Fabio Teixeira/Folhapress | ||
Catador instala TV de plasma de 43 polegadas e aparelho de DVD em carroça no Rio de Janeiro |
Às 15h da tarde de segunda-feira (3), os pedestres do centro do Rio
apressam o passo até a próxima esquina ou desviam de algum motoqueiro
com sua insistente buzina.
Sem camisa, deitado sobre seu carrinho de carreto, Elias Vieira, 42,
quer apenas programar sua nova TV de 43 polegadas. Com um cigarro na mão
esquerda e um controle remoto na direita, logo se anima quando alguém
mostra interesse por sua invenção.
Conhecido entre os carroceiros como "burro sem rabo", o carrinho de
ferro sobre rodas ganhou novos itens de série na mão do artista.
Além da TV de plasma, ele instalou uma antena HD, um ventilador, um
aparelho de DVD, um notebook, três amplificadores e um potente conjunto
de alto-falantes.
"Modelo Tornado 4000 JBL, da Selenium", faz questão de deixar claro. "Só
não vou colocar no volume máximo porque senão vai tremer tudo aqui e os
escritórios do lado vão começar a reclamar."
Além de servir para o transporte de cargas e de distração para Elias, o carrinho tem outras funções.
Quando o fim do expediente chega aos escritórios e as gravatas são
afrouxadas nos happy-hours dos bares da Cinelândia, Elias também muda de
profissão e vira DJ.
Ele para o carrinho em frente a um bar que não tenha som, toca músicas
e, depois de alguns minutos, pede a contribuição dos clientes. O
repertório, baseado em sucessos do hip-hop americano da última década,
tem nomes como Beyoncé e os cantores Usher e 50 Cent.
"Todo mundo o conhece aqui no centro", diz Rivaildo, funcionário do
Metrô. "Gosto mesmo quando ele toca um charme", diz referindo-se ao
estilo musical semelhante ao funk, com batida mais lenta.

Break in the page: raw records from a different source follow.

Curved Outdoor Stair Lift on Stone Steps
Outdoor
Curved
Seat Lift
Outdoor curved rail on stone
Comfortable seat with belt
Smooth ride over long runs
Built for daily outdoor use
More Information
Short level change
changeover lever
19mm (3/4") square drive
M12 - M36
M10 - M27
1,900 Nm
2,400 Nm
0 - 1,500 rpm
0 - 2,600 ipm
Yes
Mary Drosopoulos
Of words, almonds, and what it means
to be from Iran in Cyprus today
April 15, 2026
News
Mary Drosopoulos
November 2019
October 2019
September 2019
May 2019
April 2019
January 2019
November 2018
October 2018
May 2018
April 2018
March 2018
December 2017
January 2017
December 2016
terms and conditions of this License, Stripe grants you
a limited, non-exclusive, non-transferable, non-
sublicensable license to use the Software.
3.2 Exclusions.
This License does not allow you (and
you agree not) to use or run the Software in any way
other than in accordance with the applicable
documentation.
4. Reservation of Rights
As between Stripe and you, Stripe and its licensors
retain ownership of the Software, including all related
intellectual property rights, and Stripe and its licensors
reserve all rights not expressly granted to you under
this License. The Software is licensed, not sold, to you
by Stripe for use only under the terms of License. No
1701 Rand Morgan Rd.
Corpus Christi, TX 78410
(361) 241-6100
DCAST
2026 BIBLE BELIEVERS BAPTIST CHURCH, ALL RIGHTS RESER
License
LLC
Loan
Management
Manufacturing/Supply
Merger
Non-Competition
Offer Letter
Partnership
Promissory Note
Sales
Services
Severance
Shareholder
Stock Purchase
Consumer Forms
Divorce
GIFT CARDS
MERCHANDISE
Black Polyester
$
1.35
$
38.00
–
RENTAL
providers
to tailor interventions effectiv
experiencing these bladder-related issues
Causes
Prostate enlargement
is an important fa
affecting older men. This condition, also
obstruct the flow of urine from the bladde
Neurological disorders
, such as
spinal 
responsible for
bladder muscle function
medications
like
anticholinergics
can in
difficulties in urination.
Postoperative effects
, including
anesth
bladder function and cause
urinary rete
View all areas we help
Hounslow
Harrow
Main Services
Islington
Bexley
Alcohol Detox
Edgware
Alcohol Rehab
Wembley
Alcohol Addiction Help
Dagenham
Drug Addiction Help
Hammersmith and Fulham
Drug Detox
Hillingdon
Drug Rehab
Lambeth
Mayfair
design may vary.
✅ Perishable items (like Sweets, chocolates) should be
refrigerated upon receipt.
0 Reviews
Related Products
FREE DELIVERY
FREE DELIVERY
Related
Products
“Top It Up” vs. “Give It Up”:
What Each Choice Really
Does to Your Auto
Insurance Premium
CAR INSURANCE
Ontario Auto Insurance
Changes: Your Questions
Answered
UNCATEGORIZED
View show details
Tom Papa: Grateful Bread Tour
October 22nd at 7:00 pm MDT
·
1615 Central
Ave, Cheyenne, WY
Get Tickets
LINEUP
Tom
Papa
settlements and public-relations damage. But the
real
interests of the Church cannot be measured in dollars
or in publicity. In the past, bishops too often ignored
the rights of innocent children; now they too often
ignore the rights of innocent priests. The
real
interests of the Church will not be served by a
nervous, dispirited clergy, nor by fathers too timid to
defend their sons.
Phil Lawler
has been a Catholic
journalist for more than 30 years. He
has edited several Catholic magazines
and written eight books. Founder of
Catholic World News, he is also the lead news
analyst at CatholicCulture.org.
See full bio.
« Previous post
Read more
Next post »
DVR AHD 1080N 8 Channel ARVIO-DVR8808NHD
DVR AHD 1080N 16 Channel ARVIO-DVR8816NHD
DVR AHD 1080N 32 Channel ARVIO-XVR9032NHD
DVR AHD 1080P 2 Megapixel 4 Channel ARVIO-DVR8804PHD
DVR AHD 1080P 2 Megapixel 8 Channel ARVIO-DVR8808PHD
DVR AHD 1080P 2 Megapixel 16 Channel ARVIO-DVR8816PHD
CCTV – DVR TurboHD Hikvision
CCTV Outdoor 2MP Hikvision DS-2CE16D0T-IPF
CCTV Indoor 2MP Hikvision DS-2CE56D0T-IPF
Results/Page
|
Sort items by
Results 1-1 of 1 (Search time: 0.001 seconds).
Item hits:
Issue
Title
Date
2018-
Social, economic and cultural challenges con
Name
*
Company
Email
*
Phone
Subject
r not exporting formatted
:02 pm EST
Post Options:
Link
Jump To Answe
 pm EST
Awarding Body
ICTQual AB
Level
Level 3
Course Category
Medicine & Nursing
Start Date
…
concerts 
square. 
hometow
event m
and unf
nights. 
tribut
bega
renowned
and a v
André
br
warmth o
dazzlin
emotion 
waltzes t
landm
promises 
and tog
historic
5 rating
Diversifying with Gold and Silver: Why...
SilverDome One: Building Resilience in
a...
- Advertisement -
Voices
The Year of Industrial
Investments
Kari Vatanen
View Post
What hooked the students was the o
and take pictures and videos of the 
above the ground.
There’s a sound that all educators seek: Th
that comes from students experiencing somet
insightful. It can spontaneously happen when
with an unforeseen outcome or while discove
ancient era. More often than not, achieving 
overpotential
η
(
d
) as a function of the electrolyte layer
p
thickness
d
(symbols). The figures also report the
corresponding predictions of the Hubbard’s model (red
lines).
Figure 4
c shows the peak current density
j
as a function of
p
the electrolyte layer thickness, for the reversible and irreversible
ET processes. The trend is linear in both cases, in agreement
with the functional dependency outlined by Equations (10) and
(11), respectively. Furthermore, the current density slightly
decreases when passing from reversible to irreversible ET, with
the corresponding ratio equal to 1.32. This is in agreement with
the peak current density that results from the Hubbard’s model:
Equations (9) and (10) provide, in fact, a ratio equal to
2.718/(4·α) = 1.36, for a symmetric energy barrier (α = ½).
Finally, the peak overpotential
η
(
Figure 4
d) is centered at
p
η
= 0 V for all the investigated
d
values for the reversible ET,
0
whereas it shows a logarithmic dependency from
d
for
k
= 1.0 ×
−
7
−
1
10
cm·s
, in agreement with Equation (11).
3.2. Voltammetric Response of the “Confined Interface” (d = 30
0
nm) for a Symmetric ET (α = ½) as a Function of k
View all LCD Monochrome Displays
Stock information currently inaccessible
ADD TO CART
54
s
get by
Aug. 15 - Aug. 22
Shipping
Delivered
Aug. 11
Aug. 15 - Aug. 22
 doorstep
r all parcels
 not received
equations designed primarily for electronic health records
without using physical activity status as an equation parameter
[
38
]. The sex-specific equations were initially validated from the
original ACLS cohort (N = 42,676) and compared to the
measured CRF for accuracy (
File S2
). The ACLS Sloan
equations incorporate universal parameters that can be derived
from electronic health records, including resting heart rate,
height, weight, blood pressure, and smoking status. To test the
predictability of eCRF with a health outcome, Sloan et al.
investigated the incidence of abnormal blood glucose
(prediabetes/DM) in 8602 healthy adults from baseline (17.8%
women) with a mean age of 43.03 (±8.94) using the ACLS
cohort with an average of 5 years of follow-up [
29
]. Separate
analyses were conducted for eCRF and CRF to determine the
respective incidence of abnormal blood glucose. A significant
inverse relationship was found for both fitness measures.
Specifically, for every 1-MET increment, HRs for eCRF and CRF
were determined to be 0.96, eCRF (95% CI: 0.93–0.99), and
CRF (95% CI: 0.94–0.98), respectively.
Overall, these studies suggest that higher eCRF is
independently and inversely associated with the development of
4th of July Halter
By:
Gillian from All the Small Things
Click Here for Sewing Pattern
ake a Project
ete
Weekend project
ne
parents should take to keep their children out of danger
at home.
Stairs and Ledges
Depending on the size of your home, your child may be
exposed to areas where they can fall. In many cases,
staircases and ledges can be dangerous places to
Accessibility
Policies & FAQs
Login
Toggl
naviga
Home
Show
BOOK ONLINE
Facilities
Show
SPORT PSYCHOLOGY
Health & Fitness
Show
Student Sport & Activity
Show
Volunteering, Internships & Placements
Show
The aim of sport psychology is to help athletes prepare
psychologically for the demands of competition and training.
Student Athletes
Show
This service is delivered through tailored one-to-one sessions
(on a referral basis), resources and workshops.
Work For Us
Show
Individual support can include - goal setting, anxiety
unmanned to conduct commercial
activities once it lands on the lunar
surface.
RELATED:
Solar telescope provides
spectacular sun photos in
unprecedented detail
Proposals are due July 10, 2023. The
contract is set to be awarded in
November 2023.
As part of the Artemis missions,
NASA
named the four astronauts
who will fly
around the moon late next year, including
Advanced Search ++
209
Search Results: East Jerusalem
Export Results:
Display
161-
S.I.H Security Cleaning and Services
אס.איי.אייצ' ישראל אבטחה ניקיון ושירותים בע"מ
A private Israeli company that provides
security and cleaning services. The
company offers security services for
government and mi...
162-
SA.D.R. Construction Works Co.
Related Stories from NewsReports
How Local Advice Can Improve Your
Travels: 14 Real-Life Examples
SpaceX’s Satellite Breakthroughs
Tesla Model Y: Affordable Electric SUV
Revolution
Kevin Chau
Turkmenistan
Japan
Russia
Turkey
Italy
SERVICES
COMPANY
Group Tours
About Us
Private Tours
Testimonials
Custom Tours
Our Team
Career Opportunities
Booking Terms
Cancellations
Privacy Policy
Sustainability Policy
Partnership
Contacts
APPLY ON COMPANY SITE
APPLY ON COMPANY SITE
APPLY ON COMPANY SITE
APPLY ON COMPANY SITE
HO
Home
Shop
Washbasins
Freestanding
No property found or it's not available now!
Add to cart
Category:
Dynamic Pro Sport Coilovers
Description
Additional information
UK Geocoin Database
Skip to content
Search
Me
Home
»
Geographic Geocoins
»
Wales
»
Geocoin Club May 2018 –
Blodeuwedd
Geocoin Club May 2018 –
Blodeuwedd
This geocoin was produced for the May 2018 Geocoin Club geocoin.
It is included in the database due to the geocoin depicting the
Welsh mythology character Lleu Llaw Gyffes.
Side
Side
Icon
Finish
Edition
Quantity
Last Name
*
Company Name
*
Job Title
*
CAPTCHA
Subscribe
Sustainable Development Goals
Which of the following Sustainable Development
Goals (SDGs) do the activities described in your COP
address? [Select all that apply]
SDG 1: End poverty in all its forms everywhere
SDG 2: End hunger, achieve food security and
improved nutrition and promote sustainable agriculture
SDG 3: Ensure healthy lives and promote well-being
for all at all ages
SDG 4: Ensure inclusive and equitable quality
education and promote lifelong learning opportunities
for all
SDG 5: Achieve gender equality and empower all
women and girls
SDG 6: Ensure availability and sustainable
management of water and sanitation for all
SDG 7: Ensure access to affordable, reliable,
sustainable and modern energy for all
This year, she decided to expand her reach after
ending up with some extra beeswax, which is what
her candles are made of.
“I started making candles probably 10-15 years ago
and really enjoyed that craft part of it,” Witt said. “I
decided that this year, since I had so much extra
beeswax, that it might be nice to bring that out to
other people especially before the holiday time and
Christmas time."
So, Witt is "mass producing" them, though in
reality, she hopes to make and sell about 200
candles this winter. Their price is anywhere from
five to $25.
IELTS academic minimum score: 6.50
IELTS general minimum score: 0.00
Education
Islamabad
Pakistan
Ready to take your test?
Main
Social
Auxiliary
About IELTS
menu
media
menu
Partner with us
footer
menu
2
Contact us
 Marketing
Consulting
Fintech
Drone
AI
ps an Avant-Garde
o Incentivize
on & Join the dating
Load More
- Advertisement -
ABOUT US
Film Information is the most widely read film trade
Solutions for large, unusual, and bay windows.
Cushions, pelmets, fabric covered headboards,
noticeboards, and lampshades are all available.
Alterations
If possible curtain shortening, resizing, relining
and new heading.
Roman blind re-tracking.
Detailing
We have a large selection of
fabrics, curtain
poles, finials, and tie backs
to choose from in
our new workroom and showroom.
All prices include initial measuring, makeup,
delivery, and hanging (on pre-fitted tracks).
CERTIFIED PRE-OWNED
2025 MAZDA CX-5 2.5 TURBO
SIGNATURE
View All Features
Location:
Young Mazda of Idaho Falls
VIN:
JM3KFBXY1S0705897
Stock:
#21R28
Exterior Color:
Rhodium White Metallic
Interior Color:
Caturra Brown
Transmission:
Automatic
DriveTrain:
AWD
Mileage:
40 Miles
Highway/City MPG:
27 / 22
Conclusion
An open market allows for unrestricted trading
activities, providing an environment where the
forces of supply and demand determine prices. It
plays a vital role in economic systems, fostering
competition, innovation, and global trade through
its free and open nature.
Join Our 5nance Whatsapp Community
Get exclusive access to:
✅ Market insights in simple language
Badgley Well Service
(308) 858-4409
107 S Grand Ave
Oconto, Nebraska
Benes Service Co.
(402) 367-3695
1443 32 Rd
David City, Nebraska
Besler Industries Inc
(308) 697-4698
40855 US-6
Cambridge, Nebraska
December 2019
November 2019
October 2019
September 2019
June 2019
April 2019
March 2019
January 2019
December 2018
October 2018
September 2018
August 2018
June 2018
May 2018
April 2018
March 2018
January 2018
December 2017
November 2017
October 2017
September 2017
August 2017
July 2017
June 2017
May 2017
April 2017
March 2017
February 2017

"Na Copa, ganhei uma nota aqui", gaba-se Elias. Ele ligava sua TV e os
pedestres que ainda estavam no centro da cidade se reuniam para assistir
ao jogo com ele.
"Quando dava o intervalo do jogo, eu virava e falava: 'o jogo está
legal, né? Agora, vamos contribuir, nem que seja com 10 centavos,
pessoal'. Aí os caras davam R$1, R$5."
Com o passar das horas e a chegada da noite, os executivos já estão
cansados dos colarinhos de suas cervejas. Nesse momento, o trabalho de
DJ já não encontra mais plateia e o carrinho de Elias vira também a sua
cama.
"Levo o carrinho para um estacionamento onde durmo há 30 anos."
TRABALHO
Desde que "se entende por gente", Elias esteve zanzando por entre as
ruas do centro do Rio, próximo aos suntuosos prédios do Theatro
Municipal e da igreja do Carmo.
"Dos amigos dessa época, só 10% seguiram meu caminho, o do trabalho".
Segundo Elias, todos seu amigos de infância, morreram ou se envolveram
com crimes e drogas. "E meu único vício é esse aqui", diz sacando do
bolso um cigarro tipo light.
Ainda menino, enquanto buscava na rua qualquer material que pudesse lhe
render algum trocado, achou um livro sobre os segredos ocultos dos
eletroeletrônicos. Ele, que nunca pisou numa escola, aprendeu a
consertar pequenos aparelhos.
Há 20 anos, o carrinho que havia comprado para fazer carreto começou a
ganhar feições de lar. "Fui mudando uma coisinha aqui e outra ali e
nunca mais parei", diz sobre o seu patrimônio.
A paixão por componentes eletrônicos o colocou em um curso
profissionalizante, há cerca de cinco anos (Elias não se recorda ao
certo).
O curso o levou para um trabalho na Zona Franca de Manaus. "Não durou
muito tempo, mas com esse dinheiro eu comprei meu barraco".
A casa de Elias foi comprada no bairro de Campo Grande, na zona oeste do
Rio, a mais de 50 km das ruas em que cresceu. "Mas eu só vou para lá de
fim de semana para descansar".
Sobre a vida corrida entre as ruas do centro e o barraco em Campo
Grande, Elias dá sua receita para não desanimar. "É só não fazer coisa
errada... Se sujeito não se perder, dá para viver bem."